> **Text segment**
After the ballots in a RCV election have been counted, if a candidate has received a majority of votes, then he or she wins. However, if no one gets a majority of first-choice votes, the candidate with the fewest first-choice ballots is removed, and that candidate’s ballots are counted for their second-choice candidates.
This process is then repeated — with more opportunities for mistakes or worse — until eventually a candidate receives a majority of the votes.
No wonder leaders on both sides of the political spectrum have raised concerns about RCV. According to Alaska Republican Sen. Dan Sullivan, “People are starting to look nationally and say RCV ‘could be the answer.’ I think they need to be cautious about that. It’s very confusing.”
He continued, “Ninety-five percent of the people talking to me about our new ranked-choice voting system were saying how utterly confusing it was.” Senior NAACP official Hazel Dukes also castigated RCV, “It is voter suppression … I hope that the courts see that ranked choice voting is not right for democracy.”
Despite these concerns, 11 states already use RCV in some capacity for local elections and its spreading. The critical battleground state of Georgia may consider a RCV system in the future.
Hawaii and Nevada have moved RCV measures for use in future elections. In Utah, 23 cities and towns opted into a pilot program to use RCV for local elections.

> **Records**
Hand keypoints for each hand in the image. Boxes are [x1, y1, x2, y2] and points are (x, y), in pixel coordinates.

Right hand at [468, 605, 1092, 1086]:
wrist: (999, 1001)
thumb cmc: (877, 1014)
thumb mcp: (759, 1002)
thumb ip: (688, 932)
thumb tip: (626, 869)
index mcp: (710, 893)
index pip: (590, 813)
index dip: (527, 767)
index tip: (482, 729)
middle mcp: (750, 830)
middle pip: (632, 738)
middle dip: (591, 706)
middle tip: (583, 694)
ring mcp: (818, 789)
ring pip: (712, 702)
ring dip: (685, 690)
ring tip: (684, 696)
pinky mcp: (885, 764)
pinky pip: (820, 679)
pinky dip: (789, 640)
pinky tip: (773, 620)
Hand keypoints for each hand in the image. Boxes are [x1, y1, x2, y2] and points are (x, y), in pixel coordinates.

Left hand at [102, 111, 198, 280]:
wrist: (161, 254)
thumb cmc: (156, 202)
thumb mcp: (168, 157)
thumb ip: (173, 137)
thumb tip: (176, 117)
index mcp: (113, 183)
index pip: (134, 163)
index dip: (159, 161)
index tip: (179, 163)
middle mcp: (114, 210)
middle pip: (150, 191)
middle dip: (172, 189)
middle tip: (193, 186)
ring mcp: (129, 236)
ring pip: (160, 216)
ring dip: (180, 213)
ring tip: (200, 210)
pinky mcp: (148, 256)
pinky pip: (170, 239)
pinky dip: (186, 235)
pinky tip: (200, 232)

> **Work order A**
Retype the passage on ranked-choice voting, starting at "After the ballots" and ending at "their second-choice candidates.".
> **Work order B**
Name every U.S. state mentioned in the passage on ranked-choice voting.
The entries play no part in this work.

> **Written solution A**
After the ballots in a RCV election have been counted, if a candidate has received a majority of votes, then he or she wins. However, if no one gets a majority of first-choice votes, the candidate with the fewest first-choice ballots is removed, and that candidate’s ballots are counted for their second-choice candidates.

> **Written solution B**
Alaska, Georgia, Hawaii, Nevada, Utah